Our results suggest that selective-activation of adipocyte ERα increases markers of beiging and this appears to be through induction of AMPK and ATGL-mediated lipolysis providing free fatty acids as a fuel to activate UCP-1. Thus, selective activation of ERα represents a promising novel therapeutic target to promote beiging of adipose tissues to improve metabolic homeostasis.

Conflict of interest

Authors declare there are no conflicts of interest.

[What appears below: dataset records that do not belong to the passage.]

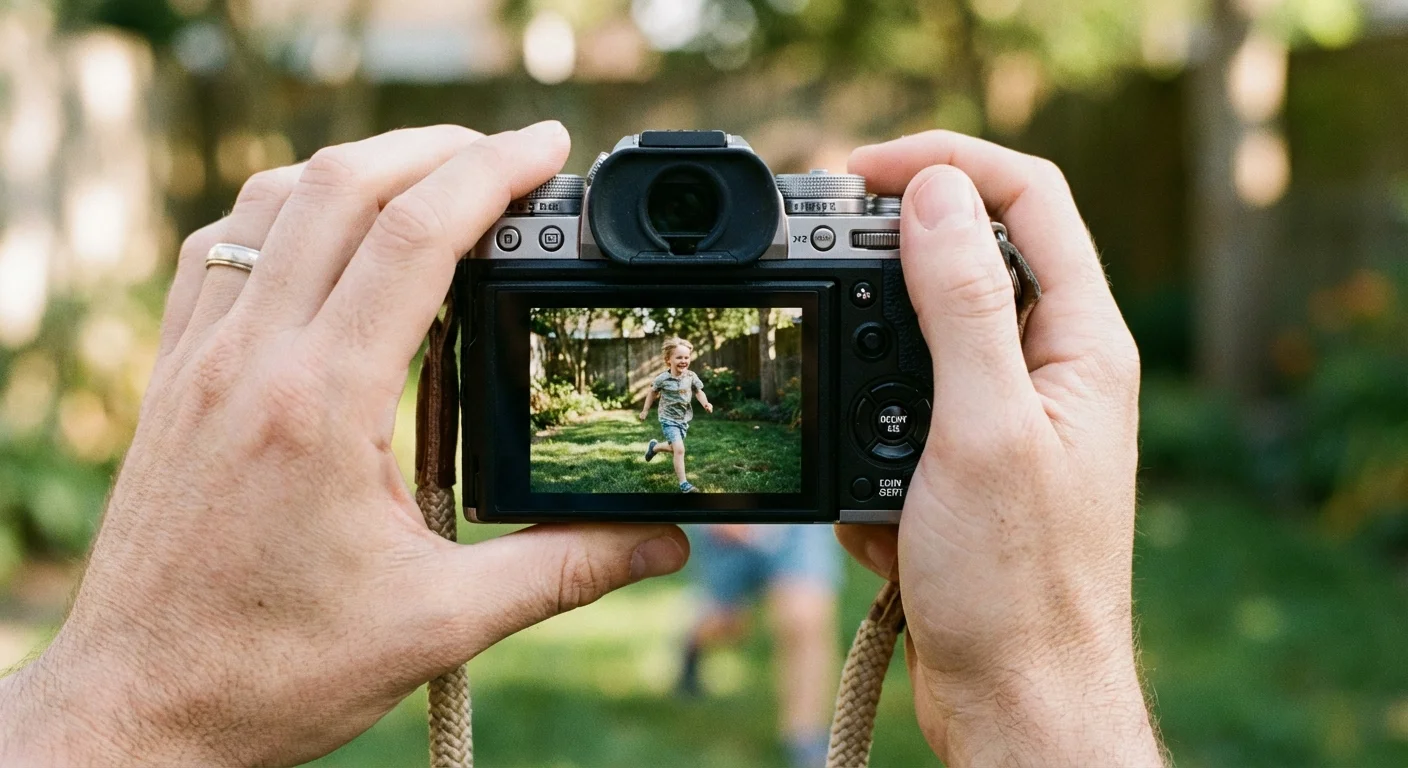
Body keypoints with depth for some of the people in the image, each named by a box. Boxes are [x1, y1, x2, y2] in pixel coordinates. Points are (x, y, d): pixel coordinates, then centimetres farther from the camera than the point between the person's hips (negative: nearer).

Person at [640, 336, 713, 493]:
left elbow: (699, 392, 3)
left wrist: (705, 404, -18)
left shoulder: (691, 376, -9)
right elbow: (652, 392, 2)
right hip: (668, 419, -5)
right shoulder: (663, 378, -16)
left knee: (674, 448, 20)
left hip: (684, 419, 5)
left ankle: (654, 447, 52)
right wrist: (645, 410, 9)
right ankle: (683, 484, -15)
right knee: (679, 449, -19)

Appendix A. Supplementary data

The following are the Supplementary data to this article:

Fig S1.

Suppl. Figure 1. Esr1 and Ucp1 expression increases during adipocyte differentiation. (A)Esr1 and (B)Ucp1 mRNA expression at Days 0, 4, and 10 of differentiation. Data on graphs represent mean ± SEM of 3 independent rounds of cells. *P < 0.05 vs day 0. ^#P < 0.05 vs control day 4.

Fig S2.

Suppl. Figure 2. ERα activation increases markers of beiging in primary adipocytes. (A) mRNA expression of beiging markers and (B) UCP-1 protein expression following 5 h of PPT treatment in primary, differentiated adipocytes obtained from iWAT of female C57/BL6J mice. Data on graphs represent mean ± SEM of 3 independent rounds of cells. *P < 0.05 vs control.

Fig S3.

Suppl. Figure 3. FGD standardized uptake value (SUV) following cold exposure is impaired in ERKO mice. (A, B) WT and ERKO male mice were exposed to either thermoneunatrily (TN, 28 °C), room temperature (RT, 22 °C), or cold exposure (4 °C) for 16 h, followed by PET/CT scan to measure FGD uptake, demonstrated as SUV. In a second cohort of mice, WT and ERKO mice were exposed to room temperature (22 °C) for 16 h, and iBAT was collected for UCP-1 (C), and ERα protein determination (D). Uterus samples were used as positive control for ERα protein. Data on graphs represent mean ± SEM of 6 mice/group.

Fig S4.

Suppl. Figure 4. ERα added back to adipose tissues of ERKO mice induced a beiging phenotype. WT and ERKO female mice were injected with a virus containing ERα in one iWAT fat pad and GFP in the contralateral iWAT pad in vivo, and tissues were collected for histology analysis. Data on graphs represent mean ± SEM of 3–4 mice/group.

Fig S5.

Suppl. Figure 5. AdipoERα present reduced expression of β3-AR and perilipin, a regulator of ATGL, and plasma glycerol release. (A) mRNA expression of lipolysis markers in female WT and AdipoERα mice. (B) Plasma glycerol release of WT and AdipoERα female and male mice. Data on graphs represent mean ± SEM of 3–4 mice/group.

Fig S6.

Suppl. Figure 6. UCP-1 and ATGL mRNA expression is upregulated to a higher extent in adipose tissue of female MOER than WT or NOER mice following CL treatment. Data on graphs represent mean ± SEM of 3–4 mice/group. *P < 0.05 vs saline control.

Fig S7.

Suppl. Figure 7. HSL-inhibitor pre-treatment does not prevent UCP-1 expression following PPT treatment. 3T3-L1 adipocytes were pre-treated with HSL blocker, CAY 10499, for 2 h prior to PPT or isoproterenol treatments. (A) PPT treatment increased glycerol release in the medium while pre-treatment with CAY prevented it. (B) CAY did not prevent PPT's ability to increase UCP-1 mRNA expression. Data on graphs represent mean ± SEM of 3 independent rounds of cells. *P < 0.05 vs control. ^#P < 0.05 vs PPT.